I agree. I’m a technical- and business-oriented thinker and doer. They’re politicians. The two types rarely mix well. 😉 Also, I’m quick to call out an ineffective solution rather than compromise so the proposer can save face (resulting in problems for others later, sometimes death). However, if I WANT to, I can work with those types of people… fairly well. This issue, for instance, would be worth talking a careful, humble & diplomatic approach to discussion and conversation if I was in the presence of people with influence. I’d probably imitate the presentation style of someone like yourself.

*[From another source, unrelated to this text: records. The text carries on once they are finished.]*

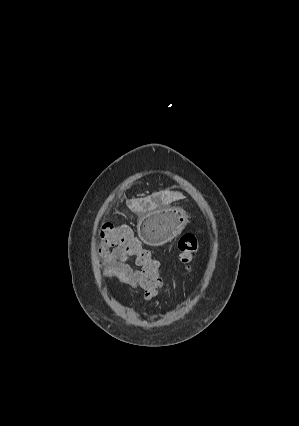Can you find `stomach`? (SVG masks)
Wrapping results in <instances>:
<instances>
[{
	"label": "stomach",
	"mask_w": 299,
	"mask_h": 426,
	"mask_svg": "<svg viewBox=\"0 0 299 426\" xmlns=\"http://www.w3.org/2000/svg\"><path fill=\"white\" fill-rule=\"evenodd\" d=\"M188 222V215L182 208L161 207L139 218L137 232L144 243L160 246L177 237Z\"/></svg>",
	"instance_id": "0dacf381"
}]
</instances>
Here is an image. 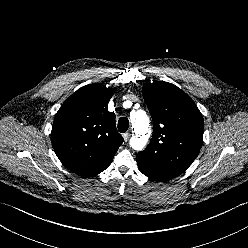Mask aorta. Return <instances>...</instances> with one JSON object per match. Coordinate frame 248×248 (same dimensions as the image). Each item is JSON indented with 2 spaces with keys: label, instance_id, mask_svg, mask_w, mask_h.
Returning a JSON list of instances; mask_svg holds the SVG:
<instances>
[{
  "label": "aorta",
  "instance_id": "aorta-1",
  "mask_svg": "<svg viewBox=\"0 0 248 248\" xmlns=\"http://www.w3.org/2000/svg\"><path fill=\"white\" fill-rule=\"evenodd\" d=\"M131 122L135 132L132 147L142 150L149 135V118L146 112L140 109L131 114Z\"/></svg>",
  "mask_w": 248,
  "mask_h": 248
}]
</instances>
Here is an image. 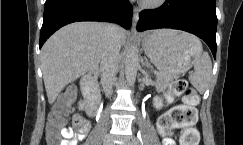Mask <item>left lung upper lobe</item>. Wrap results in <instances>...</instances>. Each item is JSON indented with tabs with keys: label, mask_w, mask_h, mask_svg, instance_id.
Listing matches in <instances>:
<instances>
[{
	"label": "left lung upper lobe",
	"mask_w": 243,
	"mask_h": 145,
	"mask_svg": "<svg viewBox=\"0 0 243 145\" xmlns=\"http://www.w3.org/2000/svg\"><path fill=\"white\" fill-rule=\"evenodd\" d=\"M196 2L197 4H205L208 6H215L216 0H191Z\"/></svg>",
	"instance_id": "1"
}]
</instances>
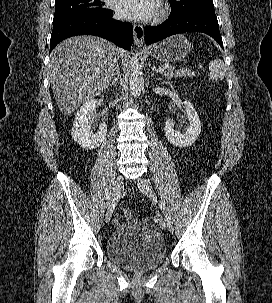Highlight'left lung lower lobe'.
Segmentation results:
<instances>
[{
	"label": "left lung lower lobe",
	"mask_w": 272,
	"mask_h": 303,
	"mask_svg": "<svg viewBox=\"0 0 272 303\" xmlns=\"http://www.w3.org/2000/svg\"><path fill=\"white\" fill-rule=\"evenodd\" d=\"M144 32L145 42L148 45L178 33L202 32L213 37L223 48L215 13H191L170 17L159 26H146Z\"/></svg>",
	"instance_id": "0a47b994"
}]
</instances>
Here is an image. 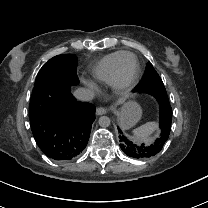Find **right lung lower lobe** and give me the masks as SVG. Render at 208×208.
Here are the masks:
<instances>
[{"instance_id":"right-lung-lower-lobe-1","label":"right lung lower lobe","mask_w":208,"mask_h":208,"mask_svg":"<svg viewBox=\"0 0 208 208\" xmlns=\"http://www.w3.org/2000/svg\"><path fill=\"white\" fill-rule=\"evenodd\" d=\"M38 88L32 96L37 116L30 119L34 139L41 151L56 161L77 157L86 147L95 120V106L77 101L70 91L54 84Z\"/></svg>"}]
</instances>
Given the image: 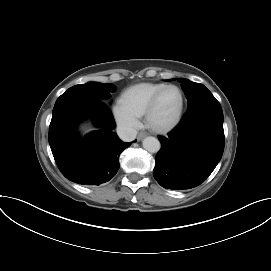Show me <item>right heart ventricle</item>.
<instances>
[{
  "label": "right heart ventricle",
  "instance_id": "e07e8e85",
  "mask_svg": "<svg viewBox=\"0 0 271 271\" xmlns=\"http://www.w3.org/2000/svg\"><path fill=\"white\" fill-rule=\"evenodd\" d=\"M165 86L163 83H139L125 89L120 102L138 118L144 116L152 97Z\"/></svg>",
  "mask_w": 271,
  "mask_h": 271
}]
</instances>
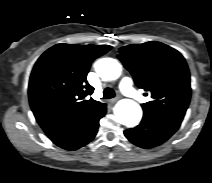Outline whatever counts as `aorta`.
I'll return each instance as SVG.
<instances>
[{"label":"aorta","mask_w":212,"mask_h":183,"mask_svg":"<svg viewBox=\"0 0 212 183\" xmlns=\"http://www.w3.org/2000/svg\"><path fill=\"white\" fill-rule=\"evenodd\" d=\"M97 72L105 81L117 79L121 74V65L114 59H101L97 64ZM118 121L127 126H136L142 117V110L138 103L130 99L120 100L114 108Z\"/></svg>","instance_id":"762f6f07"}]
</instances>
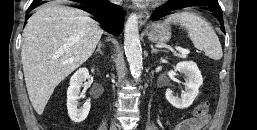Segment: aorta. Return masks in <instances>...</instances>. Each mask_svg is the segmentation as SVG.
Listing matches in <instances>:
<instances>
[{
	"mask_svg": "<svg viewBox=\"0 0 257 130\" xmlns=\"http://www.w3.org/2000/svg\"><path fill=\"white\" fill-rule=\"evenodd\" d=\"M124 50L131 73L136 81L142 71V50L139 40L138 17L132 13L124 26Z\"/></svg>",
	"mask_w": 257,
	"mask_h": 130,
	"instance_id": "762f6f07",
	"label": "aorta"
}]
</instances>
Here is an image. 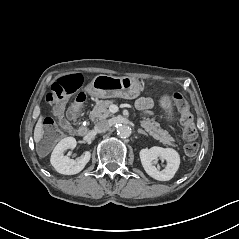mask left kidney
I'll list each match as a JSON object with an SVG mask.
<instances>
[{
  "label": "left kidney",
  "mask_w": 239,
  "mask_h": 239,
  "mask_svg": "<svg viewBox=\"0 0 239 239\" xmlns=\"http://www.w3.org/2000/svg\"><path fill=\"white\" fill-rule=\"evenodd\" d=\"M158 158L167 161L166 167L161 171L154 165ZM140 159L146 173L160 181L172 179L180 165V156L178 152L172 148L154 146L150 149H142L140 151Z\"/></svg>",
  "instance_id": "obj_1"
}]
</instances>
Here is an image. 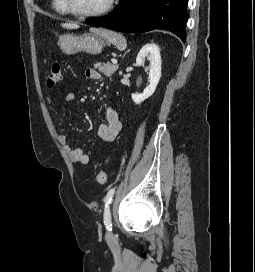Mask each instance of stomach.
I'll return each instance as SVG.
<instances>
[{"label":"stomach","mask_w":255,"mask_h":272,"mask_svg":"<svg viewBox=\"0 0 255 272\" xmlns=\"http://www.w3.org/2000/svg\"><path fill=\"white\" fill-rule=\"evenodd\" d=\"M107 44L106 38L99 34L85 33L83 35L64 34L58 39V45L63 53L73 55L85 52L92 55L101 53Z\"/></svg>","instance_id":"stomach-1"}]
</instances>
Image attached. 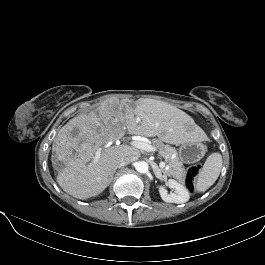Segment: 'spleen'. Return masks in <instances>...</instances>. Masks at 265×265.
I'll return each instance as SVG.
<instances>
[{
  "label": "spleen",
  "mask_w": 265,
  "mask_h": 265,
  "mask_svg": "<svg viewBox=\"0 0 265 265\" xmlns=\"http://www.w3.org/2000/svg\"><path fill=\"white\" fill-rule=\"evenodd\" d=\"M222 156L220 153H212L205 161L199 173L196 190L205 192L218 179L222 169Z\"/></svg>",
  "instance_id": "spleen-1"
}]
</instances>
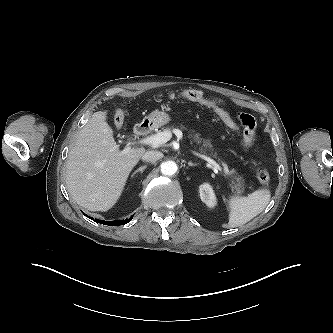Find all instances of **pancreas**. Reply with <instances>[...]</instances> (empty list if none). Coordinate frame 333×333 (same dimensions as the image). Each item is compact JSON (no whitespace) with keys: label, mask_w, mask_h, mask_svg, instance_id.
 <instances>
[{"label":"pancreas","mask_w":333,"mask_h":333,"mask_svg":"<svg viewBox=\"0 0 333 333\" xmlns=\"http://www.w3.org/2000/svg\"><path fill=\"white\" fill-rule=\"evenodd\" d=\"M172 129L169 127H166L163 129V131H171ZM192 142H196L198 145H201L199 148L202 152H206L207 150L213 154V148L212 144L209 140L201 139L198 134L191 135ZM213 156H216V153L213 154ZM224 164V162H222ZM225 175L228 178H231V182L229 184L231 190L235 194H241L244 191L245 181L243 177L237 175V173L234 170L225 171Z\"/></svg>","instance_id":"cf45deb5"}]
</instances>
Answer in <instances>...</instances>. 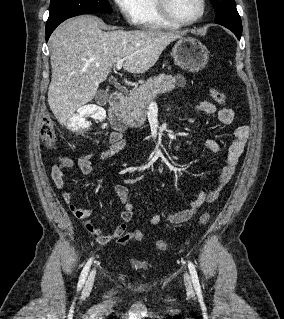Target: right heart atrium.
Wrapping results in <instances>:
<instances>
[{
  "mask_svg": "<svg viewBox=\"0 0 284 319\" xmlns=\"http://www.w3.org/2000/svg\"><path fill=\"white\" fill-rule=\"evenodd\" d=\"M120 14L130 25H138L142 11V0H113Z\"/></svg>",
  "mask_w": 284,
  "mask_h": 319,
  "instance_id": "right-heart-atrium-1",
  "label": "right heart atrium"
}]
</instances>
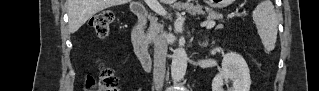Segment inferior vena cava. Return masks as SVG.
Instances as JSON below:
<instances>
[{"mask_svg": "<svg viewBox=\"0 0 319 91\" xmlns=\"http://www.w3.org/2000/svg\"><path fill=\"white\" fill-rule=\"evenodd\" d=\"M167 49L168 47L166 41V34L161 32L154 42L153 79L156 91H160L163 87L166 70Z\"/></svg>", "mask_w": 319, "mask_h": 91, "instance_id": "inferior-vena-cava-1", "label": "inferior vena cava"}]
</instances>
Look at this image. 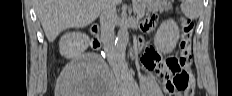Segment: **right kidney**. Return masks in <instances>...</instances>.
I'll list each match as a JSON object with an SVG mask.
<instances>
[{"mask_svg": "<svg viewBox=\"0 0 232 96\" xmlns=\"http://www.w3.org/2000/svg\"><path fill=\"white\" fill-rule=\"evenodd\" d=\"M89 38L82 33H66L59 42L60 54L66 58H76L80 56L88 47Z\"/></svg>", "mask_w": 232, "mask_h": 96, "instance_id": "ca27d5eb", "label": "right kidney"}]
</instances>
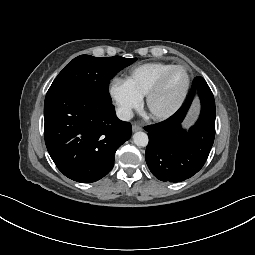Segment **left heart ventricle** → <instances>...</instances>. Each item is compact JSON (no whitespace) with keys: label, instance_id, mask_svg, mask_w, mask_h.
Masks as SVG:
<instances>
[{"label":"left heart ventricle","instance_id":"left-heart-ventricle-1","mask_svg":"<svg viewBox=\"0 0 255 255\" xmlns=\"http://www.w3.org/2000/svg\"><path fill=\"white\" fill-rule=\"evenodd\" d=\"M187 82L184 70H174L167 78L161 91L155 96L151 107L154 111L164 112L170 109L178 100Z\"/></svg>","mask_w":255,"mask_h":255}]
</instances>
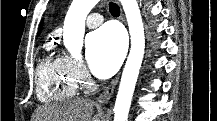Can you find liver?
I'll return each mask as SVG.
<instances>
[{
  "label": "liver",
  "instance_id": "obj_1",
  "mask_svg": "<svg viewBox=\"0 0 217 121\" xmlns=\"http://www.w3.org/2000/svg\"><path fill=\"white\" fill-rule=\"evenodd\" d=\"M94 102L77 98L64 101L51 107L39 109V121H99V115L93 116Z\"/></svg>",
  "mask_w": 217,
  "mask_h": 121
}]
</instances>
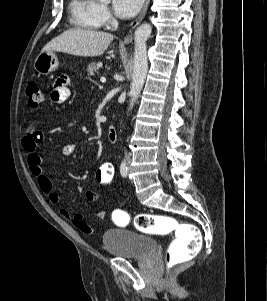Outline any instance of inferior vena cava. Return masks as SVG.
<instances>
[{
	"label": "inferior vena cava",
	"instance_id": "1",
	"mask_svg": "<svg viewBox=\"0 0 267 301\" xmlns=\"http://www.w3.org/2000/svg\"><path fill=\"white\" fill-rule=\"evenodd\" d=\"M125 159L129 160V155L125 152Z\"/></svg>",
	"mask_w": 267,
	"mask_h": 301
}]
</instances>
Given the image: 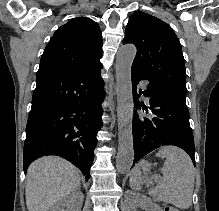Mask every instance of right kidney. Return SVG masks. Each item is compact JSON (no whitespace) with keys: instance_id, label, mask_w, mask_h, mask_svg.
<instances>
[{"instance_id":"right-kidney-1","label":"right kidney","mask_w":219,"mask_h":211,"mask_svg":"<svg viewBox=\"0 0 219 211\" xmlns=\"http://www.w3.org/2000/svg\"><path fill=\"white\" fill-rule=\"evenodd\" d=\"M79 195H80V199H76V197H73V195H68V197H60L59 201L53 203L50 211H66L65 207L66 205H68V203H71V207H76L75 211H80V205L83 201L82 191L81 193L79 191Z\"/></svg>"}]
</instances>
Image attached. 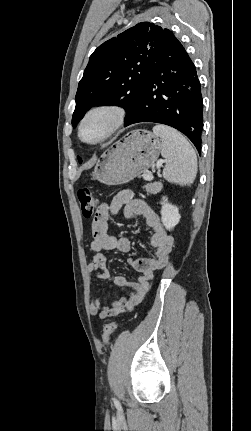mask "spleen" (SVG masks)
Listing matches in <instances>:
<instances>
[{
  "instance_id": "3e777b00",
  "label": "spleen",
  "mask_w": 251,
  "mask_h": 431,
  "mask_svg": "<svg viewBox=\"0 0 251 431\" xmlns=\"http://www.w3.org/2000/svg\"><path fill=\"white\" fill-rule=\"evenodd\" d=\"M161 138V155L166 159L163 177L182 186L191 185L197 174V156L187 139L177 130L162 124L153 127Z\"/></svg>"
}]
</instances>
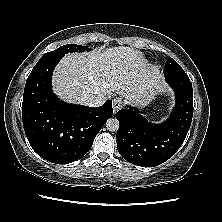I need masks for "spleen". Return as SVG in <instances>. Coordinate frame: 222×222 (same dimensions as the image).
<instances>
[{
	"label": "spleen",
	"instance_id": "1",
	"mask_svg": "<svg viewBox=\"0 0 222 222\" xmlns=\"http://www.w3.org/2000/svg\"><path fill=\"white\" fill-rule=\"evenodd\" d=\"M164 119H165V118H164ZM164 119H163V120H161V122H162V121H164ZM156 123H158V122H156Z\"/></svg>",
	"mask_w": 222,
	"mask_h": 222
}]
</instances>
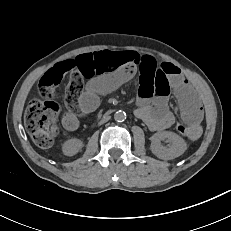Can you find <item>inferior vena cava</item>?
<instances>
[{
	"mask_svg": "<svg viewBox=\"0 0 231 231\" xmlns=\"http://www.w3.org/2000/svg\"><path fill=\"white\" fill-rule=\"evenodd\" d=\"M107 120H109V117L104 118V119H103V122H105V121H107Z\"/></svg>",
	"mask_w": 231,
	"mask_h": 231,
	"instance_id": "602c4592",
	"label": "inferior vena cava"
}]
</instances>
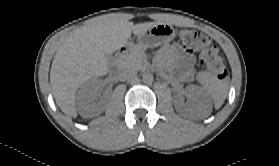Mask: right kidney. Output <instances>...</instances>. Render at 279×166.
I'll return each mask as SVG.
<instances>
[{
    "instance_id": "obj_1",
    "label": "right kidney",
    "mask_w": 279,
    "mask_h": 166,
    "mask_svg": "<svg viewBox=\"0 0 279 166\" xmlns=\"http://www.w3.org/2000/svg\"><path fill=\"white\" fill-rule=\"evenodd\" d=\"M101 87V82L90 81L88 82L84 92L80 93L78 96L79 105L82 110H85L90 105H92L98 95V89Z\"/></svg>"
}]
</instances>
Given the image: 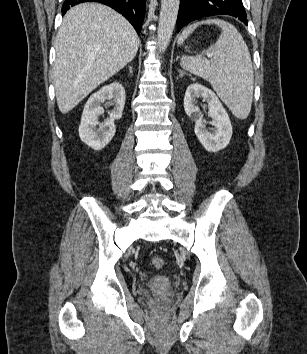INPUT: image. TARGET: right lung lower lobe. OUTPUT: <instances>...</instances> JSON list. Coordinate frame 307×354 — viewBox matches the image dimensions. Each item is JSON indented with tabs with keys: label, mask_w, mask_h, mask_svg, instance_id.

“Also, I enjoyed speaking with Silicon Valley Law Group’s Julie Rogers, but do you think you would enjoy a conversation with her as much? Her firm is signaling in articles like this one that they sure would like to talk with you!”
If you’re being serious, then I might be willing to in the future. Up to my neck in things to handle right now, but I’d seriously like to discuss with one the depths of the issue (solutions, their costs, feasibility, etc.). Might also be able to draw on some banker sources of mine to help figure out ways that they can implement your strategy or mine with minimal fuss. (Increases likelihood of their taking action)
Good luck to your organization on influencing legislation. You’re off to a good start. Payment processors should certainly be the first line of defense & aren’t doing enough. Only liability on banks or processors will change this. Until then, we have Krebs/NickP-style risk reduction & mitigation solutions that are cheap & work. We have people getting word out to the customers. What more can be done? (Meant half-rhetorically, half-seriously.)